The positive expression of YWHAZ was correlated with BAD and BCL-2, suggesting that YWHAZ may be related to apoptosis and YWHAZ may restore sensitivity to CHOP-induced apoptosis [31]. The protein expression level of YWHAZ was not correlated with those of p-AKT and AKT. This could be due to the low positive rates of AKT and p-AKT proteins in immunohistochemistry, which were affected by various factors, such as the preservation time of the selected samples, antibodies without high sensitivity, and the technique of the experimenter. These factors could lead to false negative results. The correlation can be further analyzed by expanding the sample size or performing experiments using Western blot or qRT-PCR methods. Positive expressions of the YWHAZ, AKT, and p-AKT proteins might promote the development and proliferation of DLBCL, related to the poor prognosis of DLBCL. BAD and BAX were associated with a good prognosis of DLBCL in this study. BAX might be related to DLBCL proliferation and inhibiting tumor cell proliferation. The prognosis can be preliminarily evaluated according to the expression level of BAD. Consistent with the previous report, the positive expression of YWHAZ is related to the prognosis of DLBCL [9] with the short OS. It is suggested that YWHAZ may be an oncogene in DLBCL, which is worthy of further study.

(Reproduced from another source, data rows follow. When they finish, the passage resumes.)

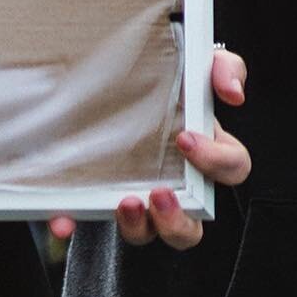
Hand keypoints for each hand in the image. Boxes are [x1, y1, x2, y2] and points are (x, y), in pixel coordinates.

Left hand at [48, 46, 249, 250]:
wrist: (111, 82)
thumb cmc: (163, 81)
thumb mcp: (196, 64)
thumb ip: (222, 68)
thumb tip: (234, 92)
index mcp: (204, 152)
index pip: (231, 167)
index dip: (216, 160)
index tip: (185, 139)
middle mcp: (177, 184)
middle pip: (192, 225)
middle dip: (178, 219)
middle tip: (158, 194)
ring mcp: (141, 197)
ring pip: (148, 232)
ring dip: (139, 226)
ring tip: (126, 203)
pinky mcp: (102, 197)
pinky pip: (91, 217)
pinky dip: (74, 221)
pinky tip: (62, 219)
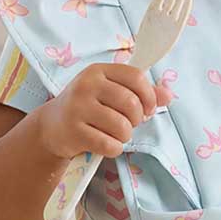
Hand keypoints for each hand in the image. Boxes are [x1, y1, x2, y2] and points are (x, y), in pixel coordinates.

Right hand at [37, 62, 171, 159]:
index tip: (148, 109)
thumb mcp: (111, 93)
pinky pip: (109, 145)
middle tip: (128, 123)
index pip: (136, 77)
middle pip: (131, 104)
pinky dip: (114, 148)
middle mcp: (86, 85)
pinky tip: (105, 144)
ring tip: (114, 134)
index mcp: (99, 71)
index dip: (149, 96)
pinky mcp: (73, 131)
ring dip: (125, 136)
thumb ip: (141, 93)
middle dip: (137, 119)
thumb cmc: (88, 107)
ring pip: (122, 127)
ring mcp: (78, 108)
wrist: (52, 126)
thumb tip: (169, 95)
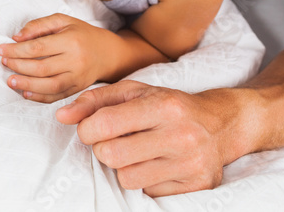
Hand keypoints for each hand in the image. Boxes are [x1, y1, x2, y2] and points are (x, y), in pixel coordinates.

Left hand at [0, 13, 117, 102]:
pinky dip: (39, 97)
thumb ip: (39, 25)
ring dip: (26, 84)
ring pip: (48, 86)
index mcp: (71, 40)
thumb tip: (16, 37)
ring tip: (10, 80)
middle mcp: (76, 61)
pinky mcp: (77, 89)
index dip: (16, 50)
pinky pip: (56, 97)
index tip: (1, 49)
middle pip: (41, 68)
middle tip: (3, 63)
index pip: (38, 47)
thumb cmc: (81, 34)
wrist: (107, 53)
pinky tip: (25, 93)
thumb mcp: (63, 21)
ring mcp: (78, 78)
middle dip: (18, 66)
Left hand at [55, 80, 233, 196]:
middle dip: (104, 150)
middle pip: (112, 156)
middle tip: (115, 142)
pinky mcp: (197, 186)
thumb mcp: (135, 92)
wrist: (222, 124)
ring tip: (139, 152)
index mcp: (163, 105)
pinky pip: (149, 192)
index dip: (87, 130)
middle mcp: (180, 135)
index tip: (91, 129)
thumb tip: (61, 116)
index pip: (105, 124)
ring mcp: (190, 163)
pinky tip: (159, 164)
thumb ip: (95, 101)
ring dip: (125, 167)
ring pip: (127, 179)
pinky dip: (147, 179)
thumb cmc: (170, 105)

Although the cut-off value of PD-L1 was different, C-MYC was consistently positively correlated with the positive expression of PD-L1 in our research. The positive expression of C-MYC protein in DLBCL is related to poor prognosis [32], suggesting that PD-L1 may be an oncogene in DLBCL. When the cut-off value of PD-L1 was 10%, 15%, and 20%, BCL-6 was always negatively correlated with prognosis. However, BCL-6 was found to be an oncogene in DLBCL [33]. PD-L1 may be a tumor suppressor gene in DLBCL. It can be seen that PD-L1 with different cut-off values has different effects on the prognosis of DLBCL. When the cut-off value of PD-L1 was 5%, the positive expression of PD-L1 was related to the poor prognosis of DLBCL. The result is consistent with some reports [6, 8] but inconsistent with this report [7]. The expression of PD-L1 is significantly correlated with the prognosis of melanoma patients when 5% is used as the cut-off value, which is consistent with this study [34]. PD-L1 may be an oncogene or tumor suppressor gene in DLBCL, which provides a new target for the treatment of R/R DLBCL. Macrophages are the main source of PD-L1 expression in the tumor microenvironment (TME) of DLBCL [35]. Based on this study, our team intends to explore the relationship between the expression of TAM and PD-L1 expression in TME and their effects on the prognosis of DLBCL.

In this study, the OS of patients with DLBCL treated with comprehensive treatment was higher than with simple surgical resection or chemotherapy, and the prognosis was better. Therefore, clinicians should first recommend comprehensive treatment when formulating the treatment plan to improve OS and quality of life. We also found that the ECOG score, hyphemia, complicated systemic diseases (such as hepatitis B and Sjögren syndrome), LDH, aaIPI, and BCL-2 were related to the prognosis of DLBCL. However, sex was not associated with the prognosis of DLBCL. These results were consistent with some studies [36-40] but inconsistent with others [37, 38, 41].

5. Conclusions

YWHAZ may be an important oncogene in the occurrence and development of DLBCL and may be used as a therapeutic target. PD-L1 may be an oncogene or tumor suppressor gene in the occurrence and development of DLBCL. Different cut-off values of PD-L1 may have different effects on the prognosis of DLBCL. These findings may suggest novel targets for the diagnosis and therapy of DLBCL.